The last thing that the config setup script does is to make a guess at the
unwarp direction.

```
Very weak guess that your primary unwarp direction is y.
Did I mention this is a GUESS?

When finished, please open your config file check the value for ep_unwarp_dir.
```

At this point, unfortunately, we do not have fully automated derivation of
unwarpdir in place. So this really is just a guess. You should look over the
final results carefully, taking care to check for any untoward distortions
(like swirls, or unlikely overall shapes). If you see any of these things, try
opening the config file and changing the unwarp direcion from x to y, from -x
to x, or from y to -y, or any other combination. You might even try z in a
pinch - but I wouldn't try it first!

That's it for the config script at this point. To re-run the later part
(optionally skipping the series mapping), call hcpipe.py -u or hcpipe.py --update.

Config by Hand
--------------

If you choose to edit the config file by hand, please note that we use
configobj in unrepr mode, which means that it expects the values to be in
python format. The means that strings "need to be quoted," lists
["must","be","in","brackets"], and other primitives like 2.3 (floats), 2
(integets), True and False (boolean values) can be used just as you would use
them in a python script.

Customizing Node Configuration
------------------------------

If you want to customize any of the hcp node settings, you can either write
your own script that creates a HCPrepWorkflow instance, and set them
programmatically or you can extend the config file. Just before running,
nifti_wrangler and all of the hcp script wrapper nodes check to see if any of
their values have been set in the config file. To do this, the workflow first
checks to see if the config file contains sections with names matching any of
these nodes, including: nifti_wrangler, pre_freesurfer, freesurfer,
post_freesurfer, volume_processing, and surface_processing. Then it check to
see if any of the settings in that section have names that match any of the
respective node's input parameters. If so, I try to set the value. We can see
this at work in the default config script, where we supply several arguments
to nifti_wrangler:

```
[nifti_wrangler]
ep_fieldmap_selection = 'most_recent'
block_struct_averaging = True
ep_unwarp_dir = 'y'
```

For a full list of the inputs of each node, check out interface_docs.txt in
the docs directory. This file is generated by looking at the current interface
specifications, so it should be accurate.
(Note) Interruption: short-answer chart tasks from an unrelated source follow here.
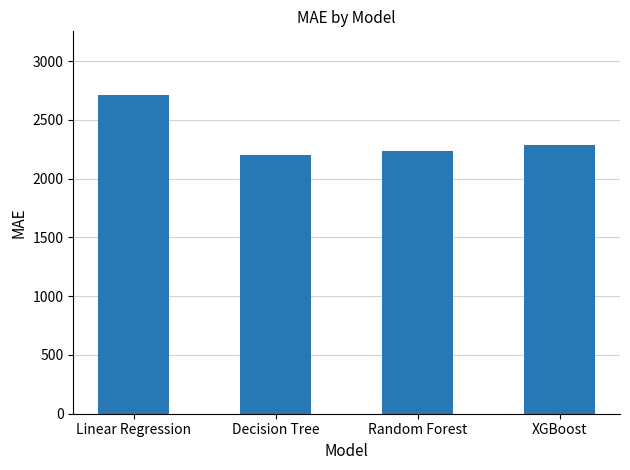

Does the chart contain any negative values?

No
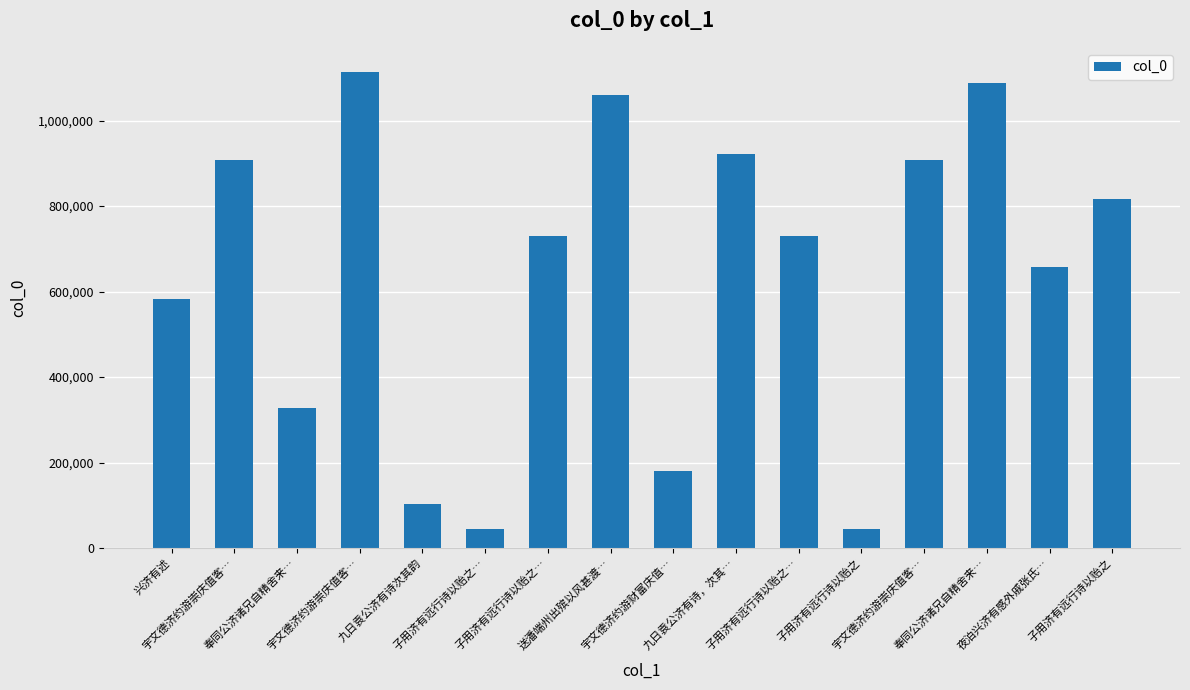

Reading left to right, transcribe all the data shown in this chart.

583450	908049	327422	1114536	102645	43696	729650	1060456	179989	921774	729649	43695	908048	1088522	657206	815528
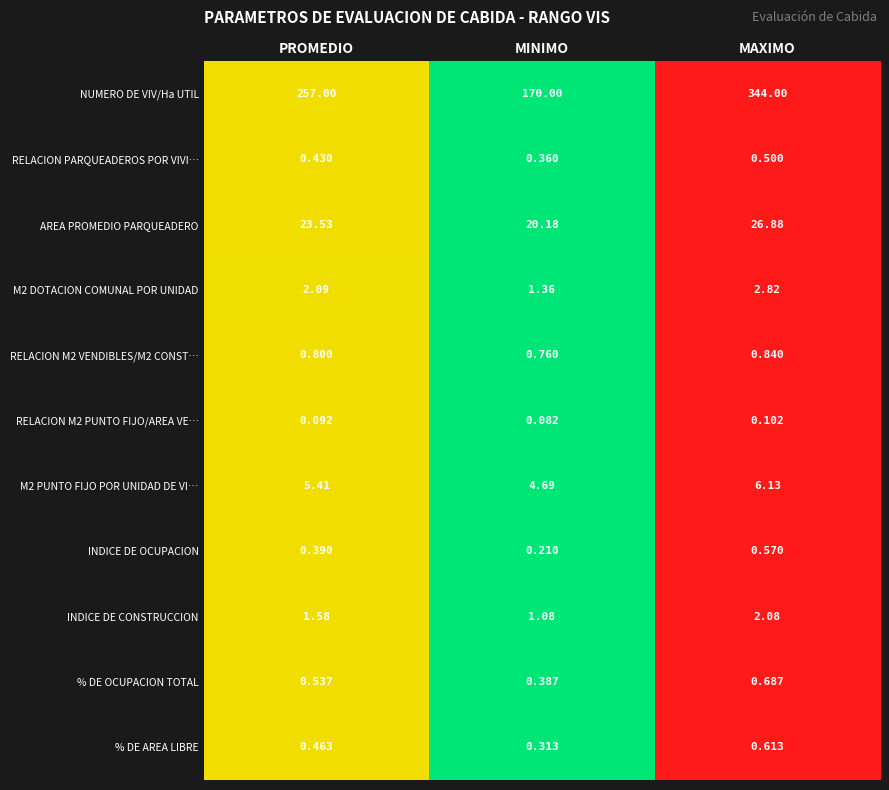

Which category has the lowest value in the RELACION PARQUEADEROS POR VIVI… series?

MINIMO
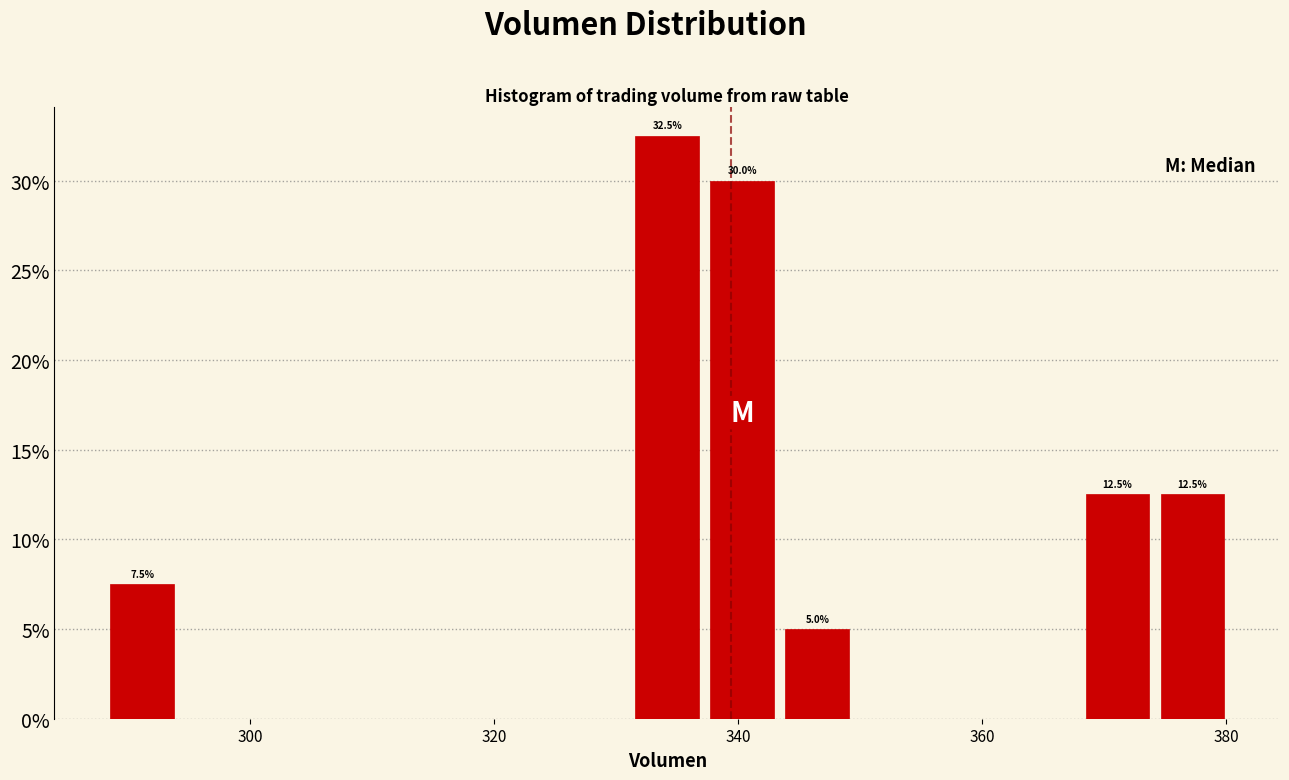

Read against the x-axis, roughly where is the centre of the tallest bar?

334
Take note that not all attributes are config-file-settable. Those that are not
include those that are derived at runtime. This list is undocumented at the
moment.

Validation
----------

Some time in the future, we'll put in some nice config file validation stuff.
Maybe.

Project Status
==============

Alpha release.

This software is not a replacement for knowing what you're doing, and you
should inspect all of the pipeline's output logs carefully. We make no
promises whatsoever at this point that the output of this pipeline is worth
using.

Reporting Bugs
==============

Please use the githup isses tab for bug reports and feature requests.